[WORK TO COMPLETE]
Pick out each line of the records in which the word "holder" appears.

===== DATA LISTING

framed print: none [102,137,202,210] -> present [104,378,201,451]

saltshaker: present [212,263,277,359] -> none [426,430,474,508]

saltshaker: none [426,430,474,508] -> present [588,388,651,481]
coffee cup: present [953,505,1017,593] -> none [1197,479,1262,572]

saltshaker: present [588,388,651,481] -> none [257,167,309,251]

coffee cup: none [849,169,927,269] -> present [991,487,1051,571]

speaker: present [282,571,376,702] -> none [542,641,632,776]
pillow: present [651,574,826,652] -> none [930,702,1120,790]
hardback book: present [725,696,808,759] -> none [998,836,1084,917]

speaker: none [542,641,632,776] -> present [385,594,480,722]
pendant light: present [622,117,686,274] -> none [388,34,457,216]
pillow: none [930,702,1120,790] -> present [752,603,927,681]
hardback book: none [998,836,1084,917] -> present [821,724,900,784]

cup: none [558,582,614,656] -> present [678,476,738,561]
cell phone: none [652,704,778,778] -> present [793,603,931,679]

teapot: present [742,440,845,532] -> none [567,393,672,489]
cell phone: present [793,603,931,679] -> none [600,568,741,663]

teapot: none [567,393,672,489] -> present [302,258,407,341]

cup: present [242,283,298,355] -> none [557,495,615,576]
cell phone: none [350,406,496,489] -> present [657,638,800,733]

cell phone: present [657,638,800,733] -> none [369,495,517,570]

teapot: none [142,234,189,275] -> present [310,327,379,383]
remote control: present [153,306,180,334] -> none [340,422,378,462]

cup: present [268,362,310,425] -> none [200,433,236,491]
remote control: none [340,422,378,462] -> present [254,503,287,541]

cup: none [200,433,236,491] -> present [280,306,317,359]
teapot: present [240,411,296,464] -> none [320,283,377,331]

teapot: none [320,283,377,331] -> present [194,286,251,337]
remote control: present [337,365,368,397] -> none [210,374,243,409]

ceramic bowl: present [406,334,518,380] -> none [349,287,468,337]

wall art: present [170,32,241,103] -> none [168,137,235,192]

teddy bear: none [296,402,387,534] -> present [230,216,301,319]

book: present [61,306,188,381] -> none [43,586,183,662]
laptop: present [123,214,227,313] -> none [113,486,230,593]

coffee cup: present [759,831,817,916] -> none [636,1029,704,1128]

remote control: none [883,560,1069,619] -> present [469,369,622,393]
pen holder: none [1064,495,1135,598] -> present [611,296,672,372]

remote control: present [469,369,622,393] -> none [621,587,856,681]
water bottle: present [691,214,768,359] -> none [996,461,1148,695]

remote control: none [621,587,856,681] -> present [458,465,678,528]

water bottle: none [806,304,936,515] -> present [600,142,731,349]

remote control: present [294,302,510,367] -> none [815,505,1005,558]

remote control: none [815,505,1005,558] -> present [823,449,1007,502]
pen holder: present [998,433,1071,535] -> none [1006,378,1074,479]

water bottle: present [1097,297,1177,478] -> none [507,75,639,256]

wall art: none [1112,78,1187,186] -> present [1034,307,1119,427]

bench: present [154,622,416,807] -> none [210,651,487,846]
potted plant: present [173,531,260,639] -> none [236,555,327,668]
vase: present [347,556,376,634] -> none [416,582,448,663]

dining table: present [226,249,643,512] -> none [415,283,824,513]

==========

[REPLY]
pen holder: none [1064,495,1135,598] -> present [611,296,672,372]
pen holder: present [998,433,1071,535] -> none [1006,378,1074,479]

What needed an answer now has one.